Some things I just can’t wait for, like masturbating and…well, pretty much just masturbating. Another highly anticipated moment for me is the next Andy Dick news item. Christmas has just come in July because Andy Penis got arrested early this morning for several things outside of L.A. (Is it just me, or does he look like Satan in that picture?)
Police were called to the Buffalo Wild Wings in Murrieta at about 1:13 a.m. to investigate a report of “an intoxicated male” urinating outside the bar and causing a disturbance, according to a police statement.
When they arrived, a 17-year-old girl told police that she was outside when Dick left the bar, walked up, “grabbed her tank top and bra and pulled them down and exposed her breasts,” the statement said.
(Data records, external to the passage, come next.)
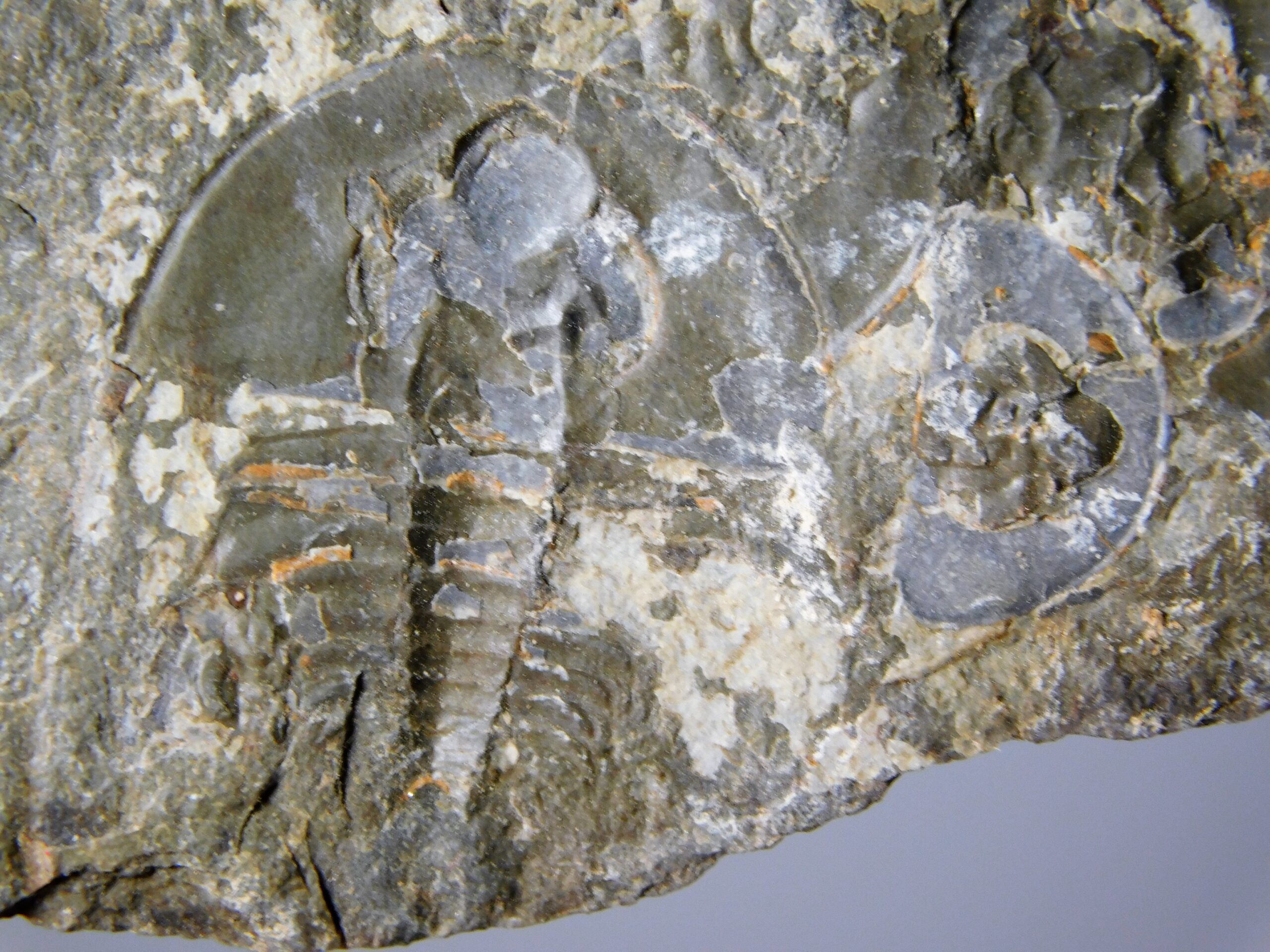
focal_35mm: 232
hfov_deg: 8.5
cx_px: 635
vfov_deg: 6.4
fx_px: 8512
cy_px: 476
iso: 125
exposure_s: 1/80
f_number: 5.6
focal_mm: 41.3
Friends escorted Dick to a truck, which officers stopped at a nearby Sam’s Club, police said.
Marijuana and the drug Xanax were found his pants pockets during a search and he appeared “extremely intoxicated,” police said.
What is it with this guy and pissing and groping everywhere he goes? Sure, I’ve peed outside a bar in the middle of the night while I was totally wasted and even let loose a revenge piss in the drawers of someone’s armoire I had to move up three flights of stairs when I was delivering furniture, but this guy is gunning for some sort of world record. He got nailed for peeing last year on the sidewalk in Columbus, Ohio and on the floor of the bathroom at the comedy club he was working at — and he pissed on a person. Seriously, if Andy Dick pissed on me, there are only three possible outcomes:
1) I immediately die of alcohol poisoning.
2) I ride the stream of his urine into the seventh ring of hell.
3) There’s no shower nearby and I’m forced to hang myself with my belt.
Although I will say that if he had peed on Ivanka Trump when he was on Kimmel instead of touching her, that would have made my year.